Appendix: Graduate Student Descent #
The spark for this whole meandering essay was the realisation that there’s an analogy between what I’ve described above — essentially policy optimisation via product manager critique, and the well-known idea of graduate student descent in deep learning (a play on gradient descent).
The crux of graduate student descent is this. When fitting machine learning models to data, there’s a difference between parameters, which are learned from the training data, and hyperparameters, additional settings which must be specified before training the model. For small, cheap-to-train models, with a small number of hyperparameters, we can try fitting the model across a range of sensible hyperparemeter values and pick the ones that work best, or use an optimisation algorithm to search for values that work well. For larger, expensive-to-train models, which also tend to have more hyperparemeter, this is more difficult, because the number of possible values to try is larger, and the cost of trying out particular values by retraining the model is too expensive.
Large AI labs have a solution. It turns out machine learning researchers are better than optimisation algorithms at identifying good hyperparemeter values to try. Graduate students, the lowest-paid of these researchers, are typically the ones given the task of picking hyperparameters, waiting for the model to train, looking at the results, and picking the next hyperparameters. Thus, in the spirit of the analyses above, the machine learning model and the graduate student, together, constitute a more powerful learning system than the model alone.

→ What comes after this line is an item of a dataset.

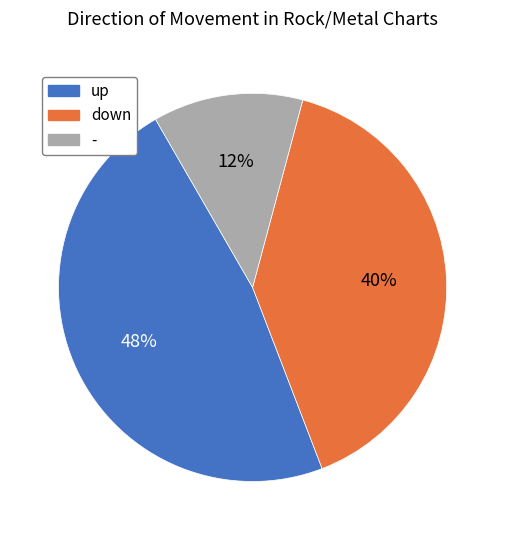

The - slice represents 2% of the pie. True or false?

False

Appendix: Generalising Gradient Descent #
On the topic of gradient descent, it’s also interesting to think about how that idea generalises to the kind of distributed, human-in-the-loop systems we’re discussing here. Very briefly, gradient descent is the idea in machine learning that you train your model by taking a single training data point, seeing what prediction your model currently makes for it (e.g. “60% probability that an image is a cat”) and comparing that to the actual outcome (e.g. image is a cat) to get the prediction error. From this, you can infer how the prediction should be improved (in this case, the probability that this image is a cat should be higher), and so also calculate whether each parameter should be increased or decreased to achieve that. By doing this repeatedly for all your data points, and only changing the parameter values a little bit for each point, you eventually converge on the parameters that best fit the training data.
This is standard practice in classical machine learning models, where the output is typically either a categorisation, or a predicted score on some scale, and so the prediction error is something that can easily be expressed in numbers. For generative text models like the GPT family, predicting the next token in a sequence is technically a categorisation task under the hood, where each of the ~200K possible tokens is a different category, and the task is identify the category to which the text so far belongs.
But when you’re in a product team, looking at transcripts of conversations between users and your chatbot, what are the prediction errors? What are the gradients? Clearly, the predictions errors will be fuzzy, semantic things, which can’t easily be reduced to simple, tractable numbers. For example, you might identify that the chatbot is too quick to correct user’s mistakes, rather than walking them through a process to identify mistakes themselves. As a result, identifying the gradients — the changes that must be made to reduce this mismatch between intended behaviour and reality — is going to be an art rather than a science. Should you update the prompt? Where and how should you change it? Could this be addressed by changes elsewhere in the UX? We’re not at a point where these processes can be effectively automated, although the idea of automatically rewriting prompts in response to feedback is clearly an active area of research.